The ride home is fun. I put a mixed CD that my friend Ryan made for my Year of the Sheep party, a mixture of older songs — PiL’s Rise, Love and Rockets’ So Alive — and newer songs like Pulp’s This is Hardcore, a bare-bones electric guitar and acoustic drum version of Portishead’s Glorybox and a dub-ish version of Massive Attack’s Teardrop. She tells me about the screenplay that she’s working on, and I tell her about some of the programs I’m writing.

We make plans to catch up soon, and I drop her off at her door.

Once again, she doesn’t close the door of her house when she gets in, but watches me as I drive off. That’s a good sign, right?

12:10 a.m.

I put the car back in the garage, don wig, hat and accordion, hop on the bike and start heading west on Queen Street. I notice that my phone is vibrating.

It’s a message from Hector “Turb” Catre. He’s an old friend from high school. The nickname “Turb” is short for “disturbed”. He’s at Tequila Bookworm, which is just a few doors down from the Velvet, so I decide to drop by and say hello.

I walk in, still wearing the hat and wig, which gets a laugh from Hector and the friends he’s sitting with. I’ve never formally met these friends before, but as I’m introduced, they all say they’ve seen my accordion performances on Queen Street. Oh, how I love this instrument.

One of Hector’s friends, a cute goth girl — possibly an engineer? — is talking about her addiction to playing Counter-Strike. I tell them that the new pickup line of the year will be “I declare jihad…on your pants!” Hector’s planning to get a team to try out for Junkyard Wars and invites me to join. The table is all coffee and laughter.

I look at the time and decide I’d better go catch up with the Thirsty People, so I say goodbye and head out.

1:00 a.m.

At the door of the Velvet Underground, the bouncer doesn’t recognize me.
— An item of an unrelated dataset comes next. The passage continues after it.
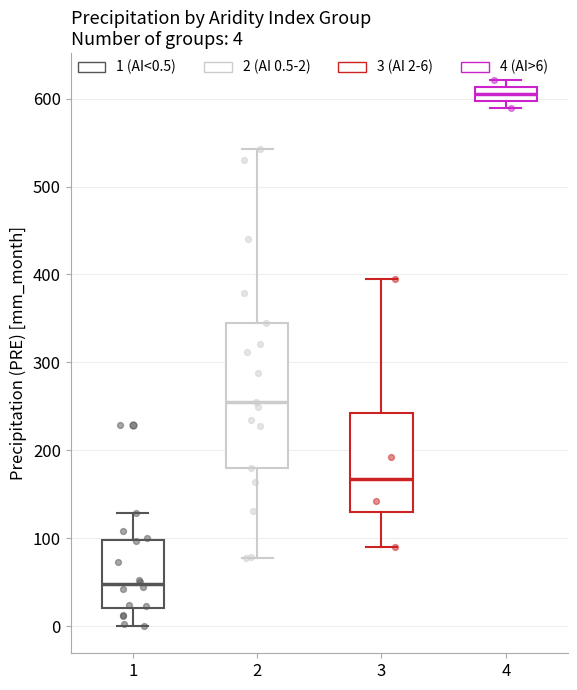

Which box has the lowest median line?

1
Bouncer: Whoa! Another one?!

Me: Huh?

Bouncer: Dude, we already got our own accordion guy. Maybe you know him?

Me: Yeah, right.

At this point, I still think he’s pulling my leg.
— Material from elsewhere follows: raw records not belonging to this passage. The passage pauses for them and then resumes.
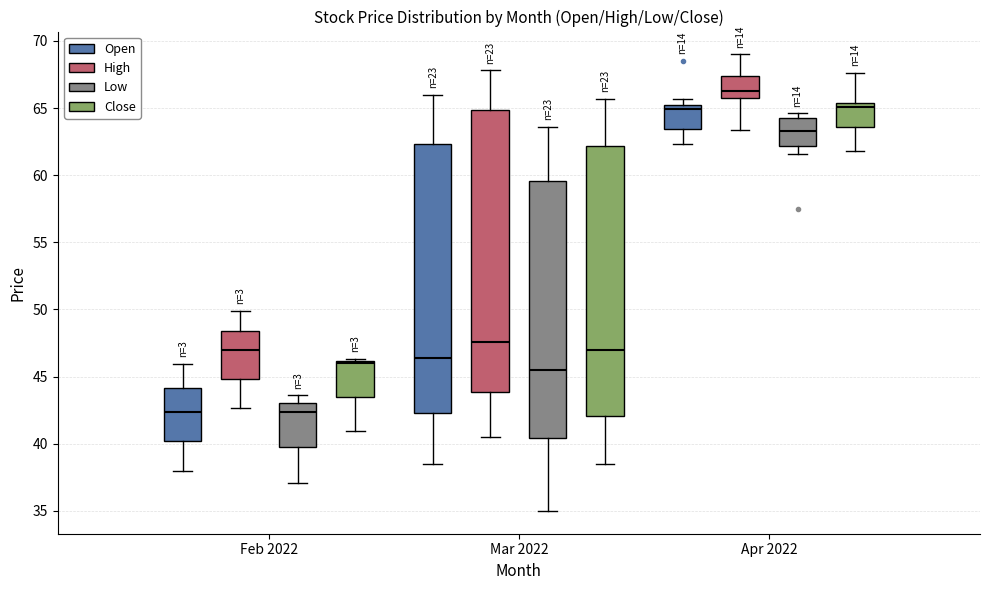

Reading left to right, transcribe this box plot: for each box, give where its median line is, the range the box spans, and where its two whiskers end, as read against the y-axis. The values are not printed on the chart, so give them approximately, as read against the axis.

Feb 2022 (Open): median 42.5, box 40.0 to 44.0, whiskers 38.0 to 46.0
Feb 2022 (High): median 47.0, box 45.0 to 48.5, whiskers 42.5 to 50.0
Feb 2022 (Low): median 42.5, box 39.5 to 43.0, whiskers 37.0 to 43.5
Feb 2022 (Close): median 46.0, box 43.5 to 46.0, whiskers 41.0 to 46.5
Mar 2022 (Open): median 46.5, box 42.5 to 62.5, whiskers 38.5 to 66.0
Mar 2022 (High): median 47.5, box 44.0 to 65.0, whiskers 40.5 to 68.0
Mar 2022 (Low): median 45.5, box 40.5 to 59.5, whiskers 35.0 to 63.5
Mar 2022 (Close): median 47.0, box 42.0 to 62.0, whiskers 38.5 to 65.5
Apr 2022 (Open): median 65.0 (just below the box's upper edge), box 63.5 to 65.0, whiskers 62.5 to 65.5
Apr 2022 (High): median 66.5, box 65.5 to 67.5, whiskers 63.5 to 69.0
Apr 2022 (Low): median 63.5, box 62.0 to 64.5, whiskers 61.5 to 64.5 (just above the box's upper edge)
Apr 2022 (Close): median 65.0, box 63.5 to 65.5, whiskers 62.0 to 67.5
Bouncer: No, seriously. He’s one of Nikki’s [she’s one of the bartenders] friends. Been here for a couple years now.

Me: Hey guy, it’s me!

Bouncer: What?

I take off the hat and wig.

Bouncer: Holy shit! It’s you!

(I’ll post a picture of me in the wig later. You decide if I look all that different.)

Although there’s still at least an hour’s worth of dancing left and Trysh is not the type to leave a bar early, especially on her birthday, I catch her on her way out. She has to show up at a funeral the next day, so I give her a birthday hug and she boards a taxi.

Time to go home.

2:10 a.m.

I’m answering my email when Paul stumbles into my room, drunk as a skunk.

“You look plastered. What did you have, a four-beer night?”

“Very funny.”

Paul’s gets drunk quickly, which is why we named him “Drunken Master”. He even used that as his hacker handle when he was with the Hacktivismo group.

He and Chris had gone to see the complete opposite of the movie I’d watched that evening — Shanghai Knights — and loved it. He gave me a slurred summary of the plot, tried to repeat some of Owne Wilson’s jokes and then stumbled downstairs into his room.

He’s going to be in mucho pain tomorrow morning, I thought.